A strength of this study is that it is the first multicenter study done in primary care physiotherapy centers, with 28 primary care physiotherapy centers, geographically spread throughout the Netherlands. Hence, our findings are generalizable to patients in private practice in the Netherlands. Secondly, according to Hayden et al.’s criteria 19, our design is the first Phase 3 outcome prediction study focusing on the added predictive value of IPs. A systematic review of association and prognosis of IPs in MSP reported no other similar studies 29. Thirdly, although there were missing data, the highest rate was 11%, making our dataset robust enough without the need for imputation.
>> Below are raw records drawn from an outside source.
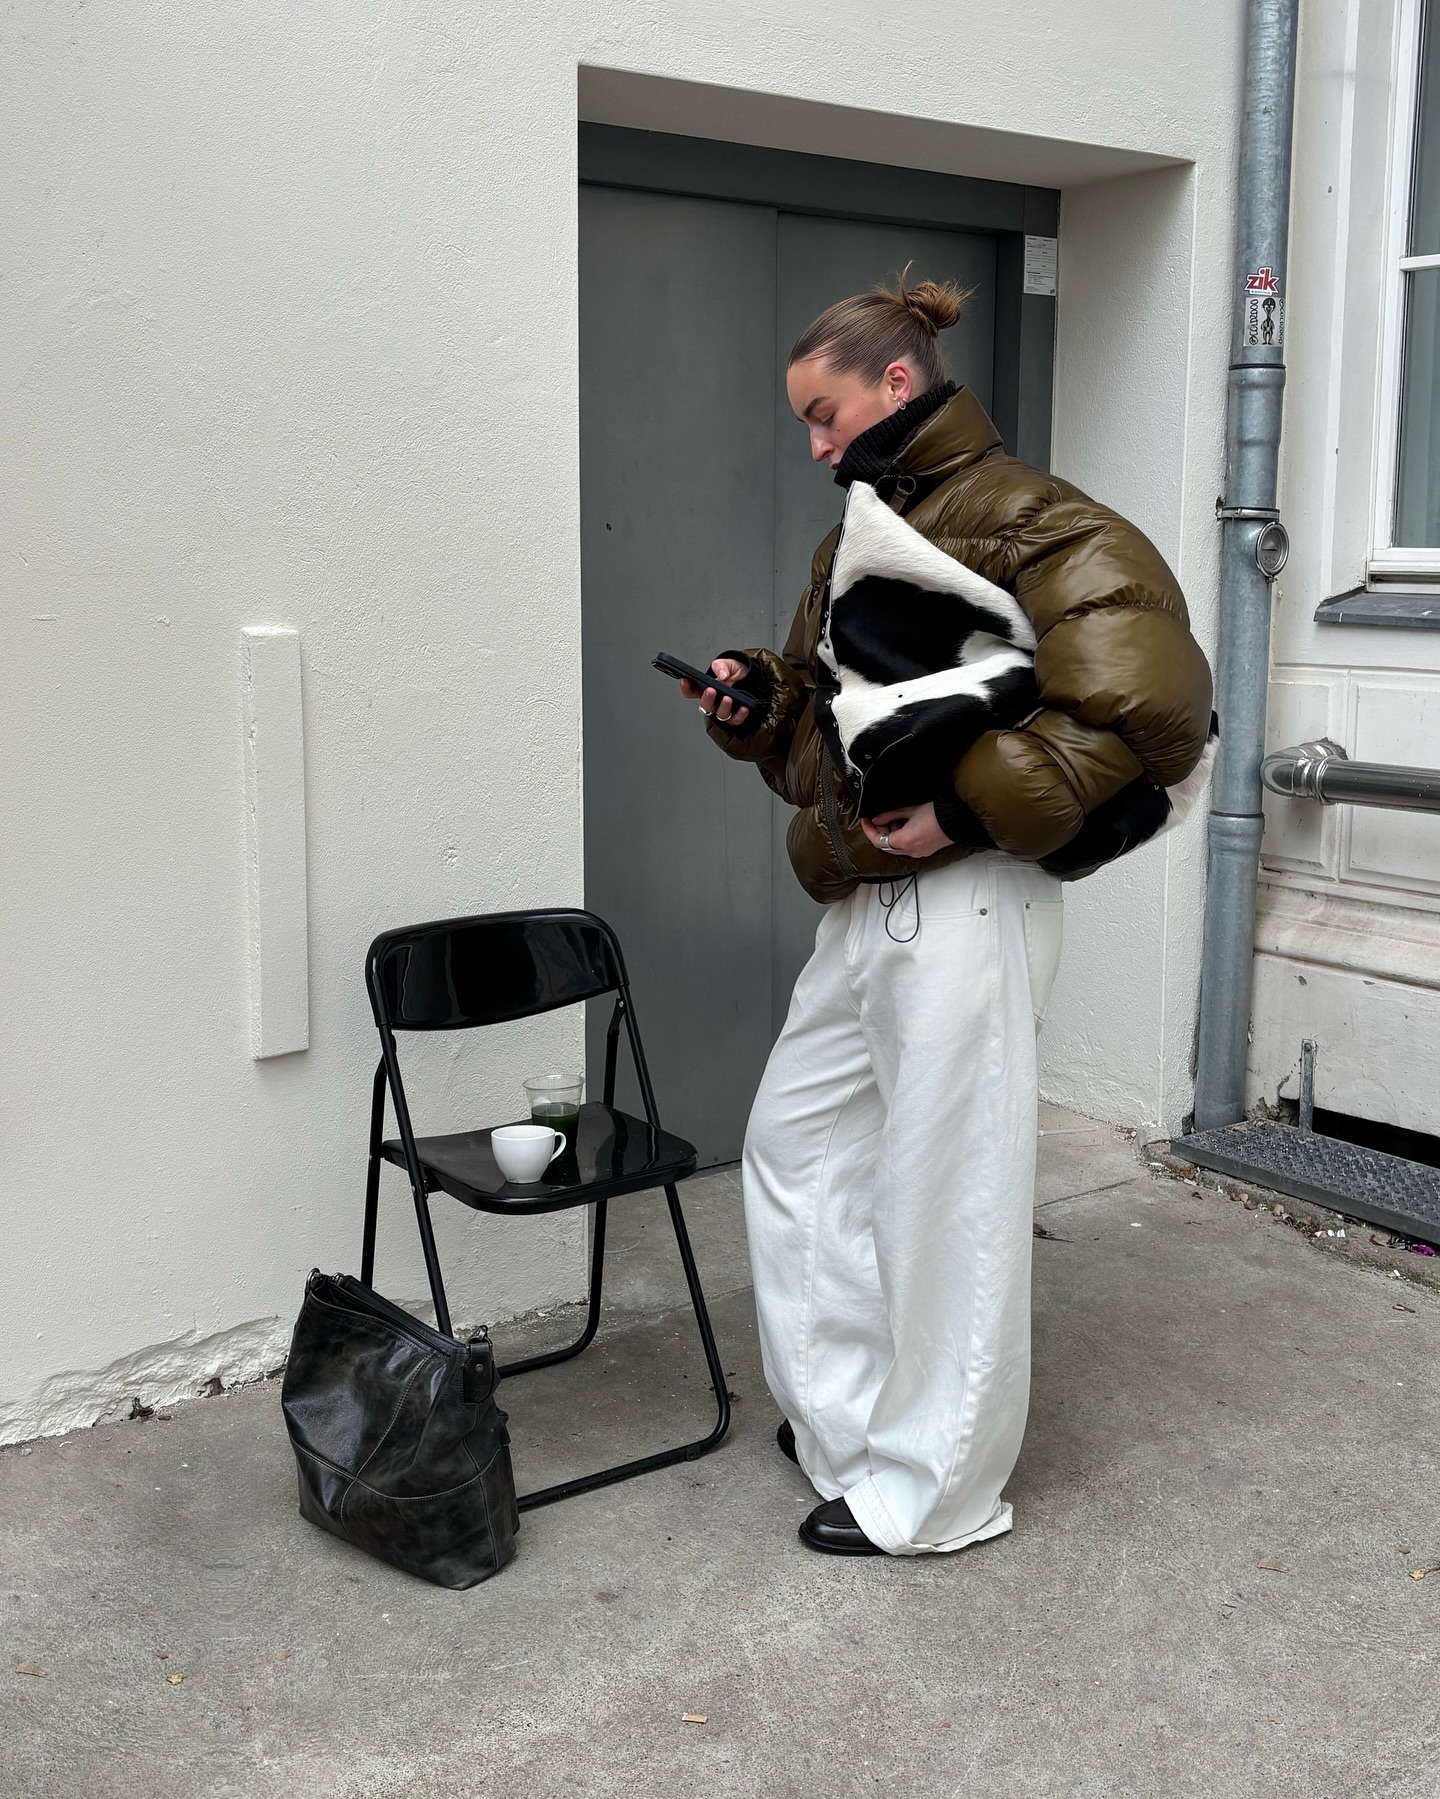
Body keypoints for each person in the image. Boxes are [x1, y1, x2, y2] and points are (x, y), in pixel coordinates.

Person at [680, 275, 1213, 1557]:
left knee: (947, 1189)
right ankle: (845, 1423)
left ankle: (934, 1492)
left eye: (825, 412)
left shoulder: (1034, 515)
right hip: (872, 896)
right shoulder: (859, 530)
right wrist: (760, 706)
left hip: (967, 895)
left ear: (896, 385)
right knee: (799, 1148)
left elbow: (1156, 711)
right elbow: (836, 731)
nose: (812, 443)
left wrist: (967, 813)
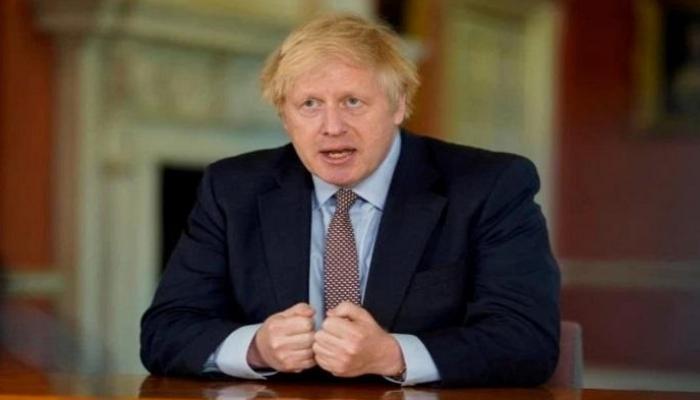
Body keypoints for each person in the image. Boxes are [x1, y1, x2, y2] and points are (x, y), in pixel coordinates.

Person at [140, 14, 560, 387]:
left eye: (352, 102)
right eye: (309, 104)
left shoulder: (489, 186)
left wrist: (392, 354)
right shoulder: (232, 189)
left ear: (399, 105)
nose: (332, 127)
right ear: (285, 117)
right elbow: (165, 331)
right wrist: (256, 348)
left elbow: (526, 340)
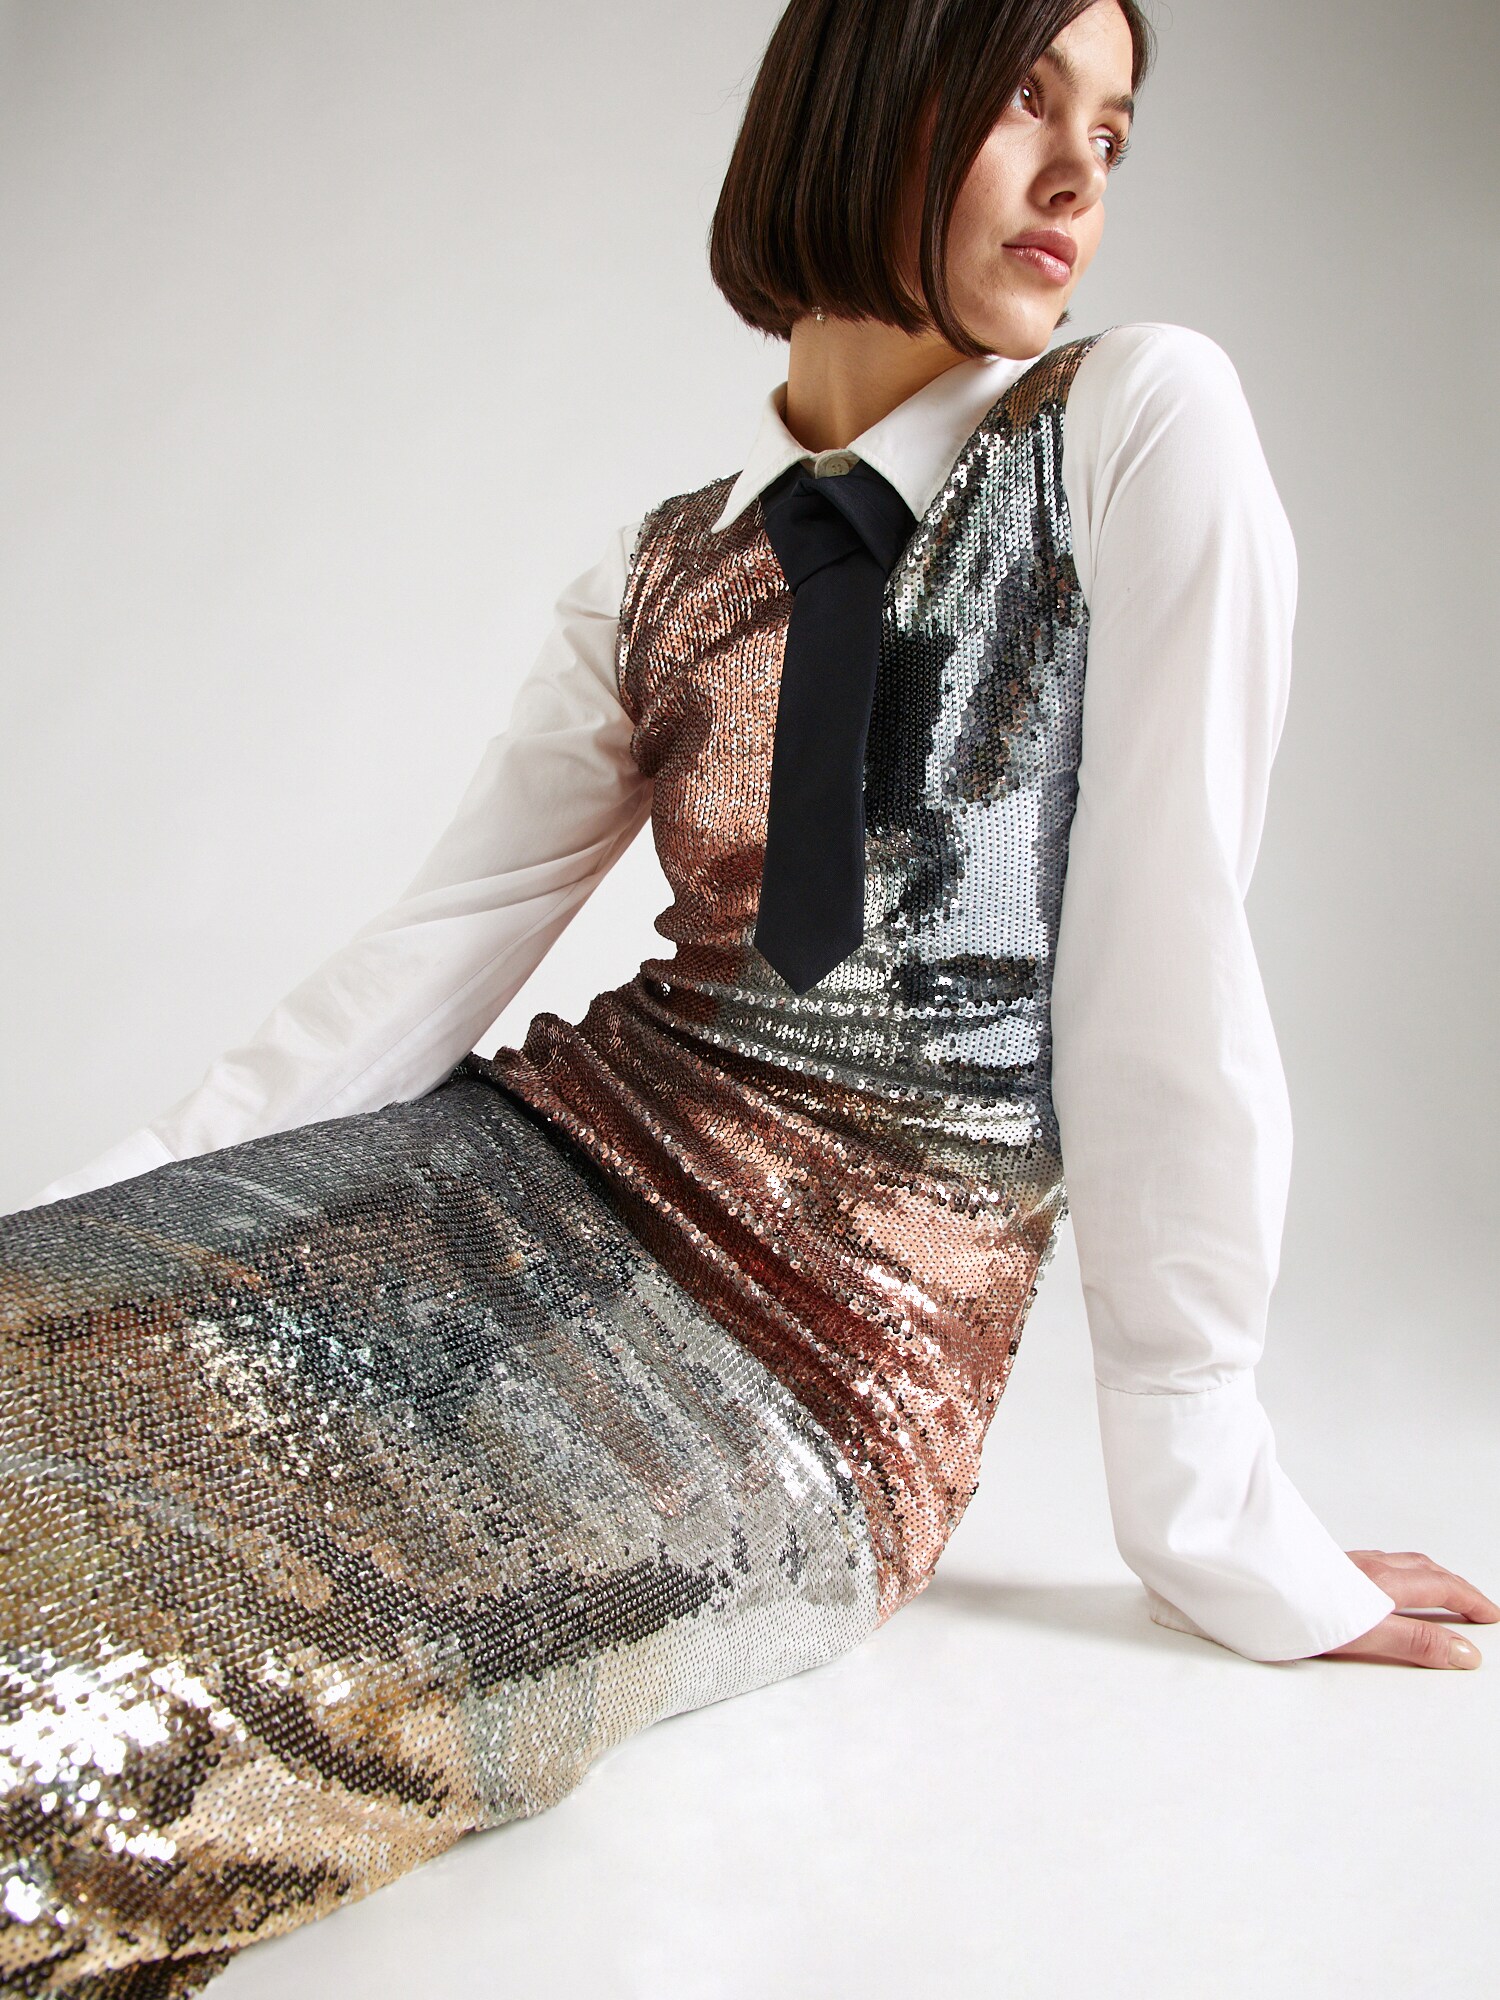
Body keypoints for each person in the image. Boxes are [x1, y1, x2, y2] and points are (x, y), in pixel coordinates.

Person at [3, 1, 1494, 1993]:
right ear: (876, 86)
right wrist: (90, 1228)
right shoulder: (662, 569)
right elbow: (422, 963)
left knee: (175, 1664)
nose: (1079, 171)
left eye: (1116, 130)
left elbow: (1169, 956)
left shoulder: (1138, 423)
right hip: (521, 1164)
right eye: (1026, 95)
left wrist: (1209, 1503)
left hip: (811, 1372)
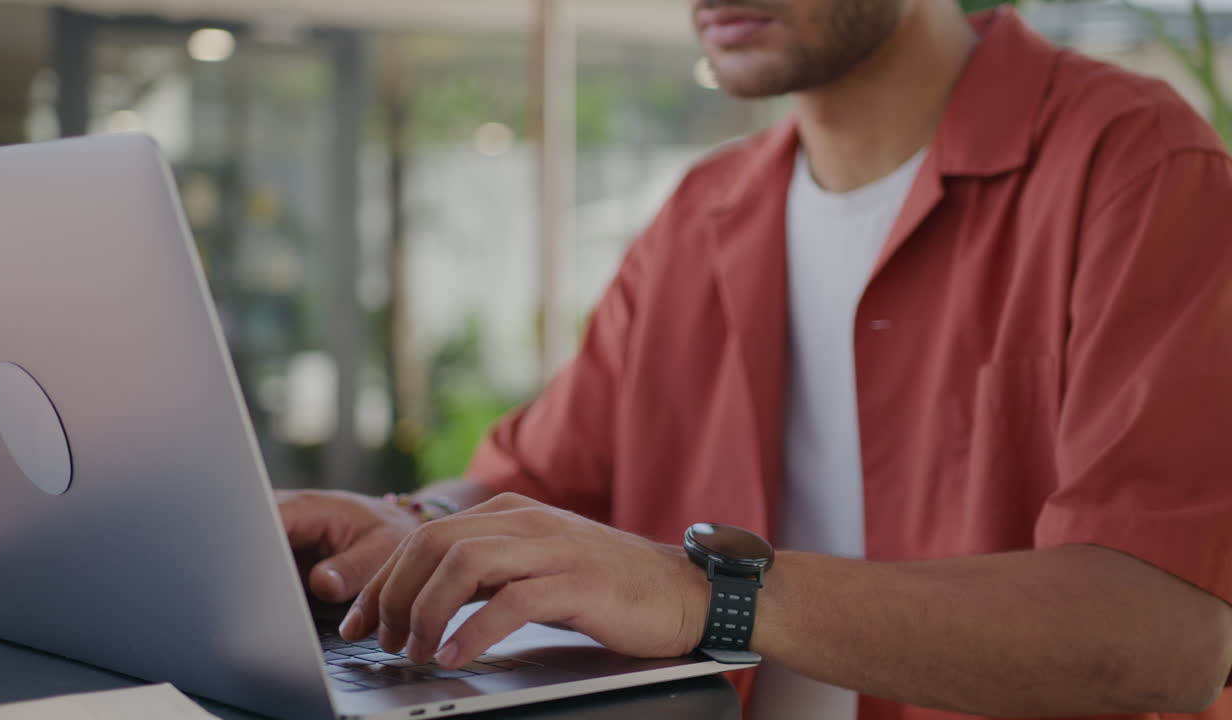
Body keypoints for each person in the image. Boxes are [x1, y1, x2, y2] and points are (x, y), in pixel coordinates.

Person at [278, 1, 1232, 718]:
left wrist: (706, 594)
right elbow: (527, 480)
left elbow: (1165, 634)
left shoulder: (1134, 165)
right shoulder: (704, 213)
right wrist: (407, 521)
As this is the first paper to report on IPs and poor recovery in primary care physiotherapy, we built exploratory models based on univariate p-values (Table 4). To overcome the issue of excluding possible relevant IPs we set the p-value threshold to 0.10.
Practical implications/ future directions
Overall, the additional contribution of the two IP dimensions, Treatment Control and Timeline, to predictions of poor recovery after three months of usual physiotherapy care were small, the increase in the AUC being only 2-3 percent. Based on these results, assessing baseline IPs, over and above the known generic prognostic factors, does not result in a substantial improvement in the prediction of poor recovery. In addition, the baseline outcome score of the Brief IPQ-DLV does not indicate the use of the questionnaire as a baseline predictor of poor recovery.